Search code examples
rdplyrsurvey

r survey package: Geometric means with confidence intervals


I am roughly reproducing this code:

library(haven)
library(survey)
library(dplyr)

nhanesDemo <- read_xpt(url("https://wwwn.cdc.gov/Nchs/Nhanes/2015-2016/DEMO_I.XPT"))

# Rename variables into something more readable
nhanesDemo$fpl <- nhanesDemo$INDFMPIR
nhanesDemo$age <- nhanesDemo$RIDAGEYR
nhanesDemo$gender <- nhanesDemo$RIAGENDR
nhanesDemo$persWeight <- nhanesDemo$WTINT2YR
nhanesDemo$psu <- nhanesDemo$SDMVPSU
nhanesDemo$strata <- nhanesDemo$SDMVSTRA

# Select the necessary columns
nhanesAnalysis <- nhanesDemo %>%
  select(fpl, age, gender, persWeight, psu, strata)

# Set up the design
nhanesDesign <- svydesign(id      = ~psu,
                          strata  = ~strata,
                          weights = ~persWeight,
                          nest    = TRUE,
                          data    = nhanesAnalysis)

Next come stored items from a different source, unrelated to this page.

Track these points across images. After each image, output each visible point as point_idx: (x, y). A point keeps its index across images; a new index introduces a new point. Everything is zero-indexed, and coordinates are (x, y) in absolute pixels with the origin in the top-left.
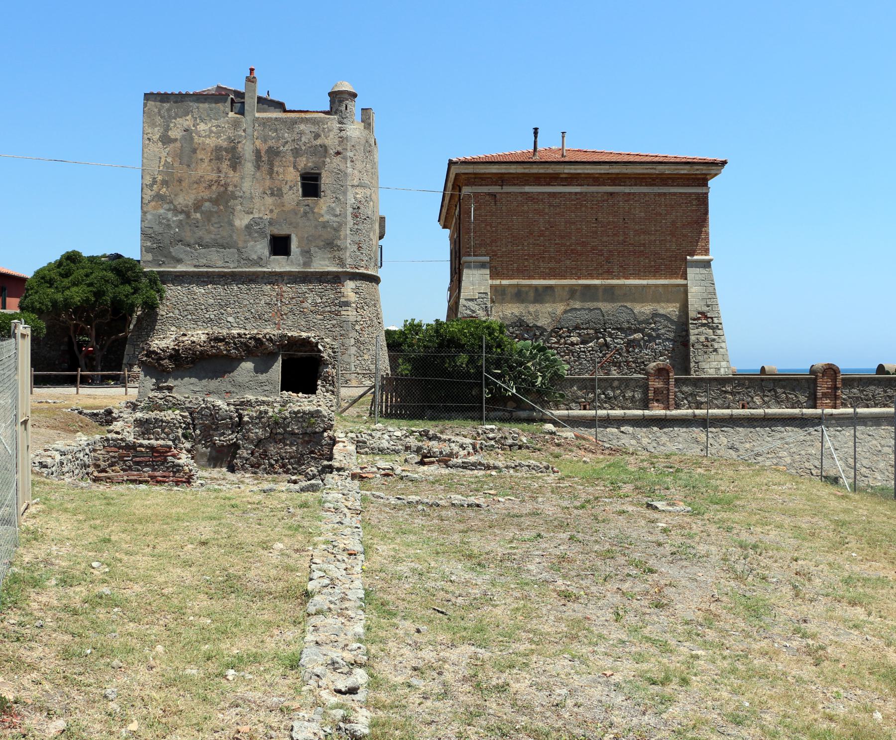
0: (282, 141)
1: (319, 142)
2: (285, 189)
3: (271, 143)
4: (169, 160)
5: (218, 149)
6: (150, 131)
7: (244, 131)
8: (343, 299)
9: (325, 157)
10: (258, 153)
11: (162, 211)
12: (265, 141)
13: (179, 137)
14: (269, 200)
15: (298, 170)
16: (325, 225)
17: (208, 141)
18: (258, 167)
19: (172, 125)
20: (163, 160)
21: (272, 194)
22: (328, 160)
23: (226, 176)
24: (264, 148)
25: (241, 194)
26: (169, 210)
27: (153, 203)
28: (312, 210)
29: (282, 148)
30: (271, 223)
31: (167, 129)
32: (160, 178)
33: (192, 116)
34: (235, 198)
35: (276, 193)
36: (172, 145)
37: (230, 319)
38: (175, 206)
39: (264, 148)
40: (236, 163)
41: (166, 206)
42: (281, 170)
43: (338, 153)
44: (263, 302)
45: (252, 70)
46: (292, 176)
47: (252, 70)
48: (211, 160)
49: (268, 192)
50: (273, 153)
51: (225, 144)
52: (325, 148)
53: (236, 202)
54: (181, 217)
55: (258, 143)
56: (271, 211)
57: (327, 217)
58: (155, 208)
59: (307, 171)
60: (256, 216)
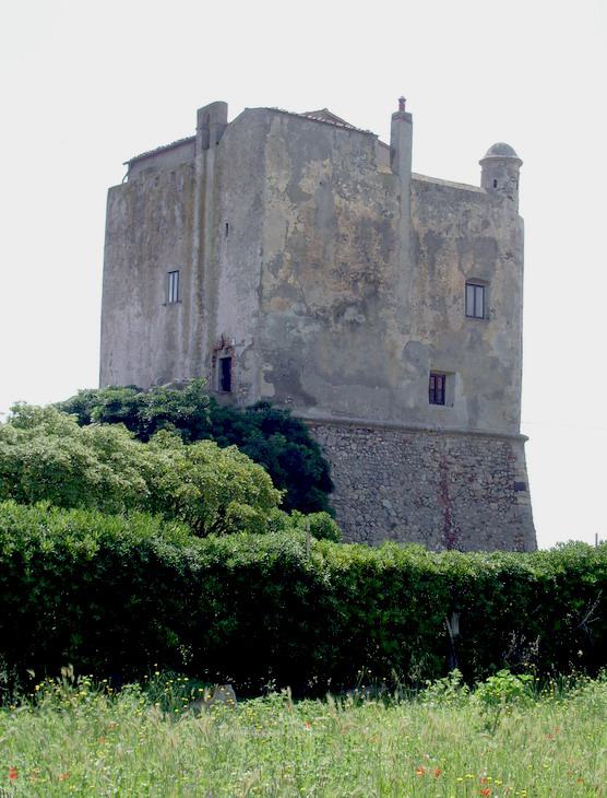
0: (445, 224)
1: (487, 234)
2: (449, 301)
3: (432, 225)
4: (300, 227)
5: (364, 223)
6: (273, 174)
7: (399, 198)
8: (518, 480)
9: (496, 258)
10: (415, 236)
11: (290, 314)
12: (424, 221)
13: (312, 192)
14: (430, 315)
15: (463, 271)
16: (495, 362)
17: (352, 206)
18: (417, 262)
19: (304, 171)
20: (291, 229)
21: (433, 307)
22: (498, 261)
23: (376, 269)
24: (423, 231)
25: (396, 301)
26: (300, 313)
27: (278, 299)
28: (480, 336)
29: (444, 235)
30: (435, 354)
31: (297, 177)
32: (288, 256)
33: (331, 161)
34: (388, 306)
35: (439, 303)
36: (304, 204)
37: (386, 503)
38: (308, 310)
39: (423, 231)
40: (389, 250)
41: (295, 306)
42: (444, 268)
43: (510, 255)
44: (424, 477)
45: (402, 101)
46: (455, 279)
47: (402, 101)
48: (357, 238)
49: (429, 301)
50: (434, 242)
51: (374, 216)
52: (494, 242)
53: (389, 312)
54: (316, 327)
55: (416, 221)
56: (433, 332)
57: (496, 353)
58: (282, 307)
59: (475, 276)
60: (414, 339)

# Select those between the agest of 18 and 79
ageDesign <- subset(nhanesDesign, age > 17 & age < 80)

They calculate a simple arithmetic mean as follows:

# Arithmetic mean
svymean(~age, ageDesign, na.rm = TRUE)

I would like to calculate (1) the geometric mean using svymean or some related method (2) with a 95% confidence interval of the geometric mean without having to manually use the SE, if possible. I tried

svymean(~log(age), log(ageDesign), na.rm = TRUE)

but that throws an error. How do I do this?


Solution

  • You want to take the logarithm of the variable, not of the whole survey design (which doesn't make any sense)

    Here's how to compute the mean of log(age), get a confidence interval, and then exponentiate it to the geometric mean scale

    > svymean(~log(age), ageDesign, na.rm = TRUE)
               mean     SE
    log(age) 3.7489 0.0115
    > meanlog<-svymean(~log(age), ageDesign, na.rm = TRUE)
    > confint(meanlog)
                2.5 %   97.5 %
    log(age) 3.726351 3.771372
    > exp(confint(meanlog))
                2.5 %   97.5 %
    log(age) 41.52729 43.43963
    

    Or, you can exponentiate first and then construct the confidence interval:

    > (geomean<-svycontrast(meanlog, quote(exp(`log(age)`))))
              nlcon     SE
    contrast 42.473 0.4878
    > confint(geomean)
                2.5 %   97.5 %
    contrast 41.51661 43.42879
    

    I would expect the first approach to give better confidence intervals in general, but it makes almost no difference here.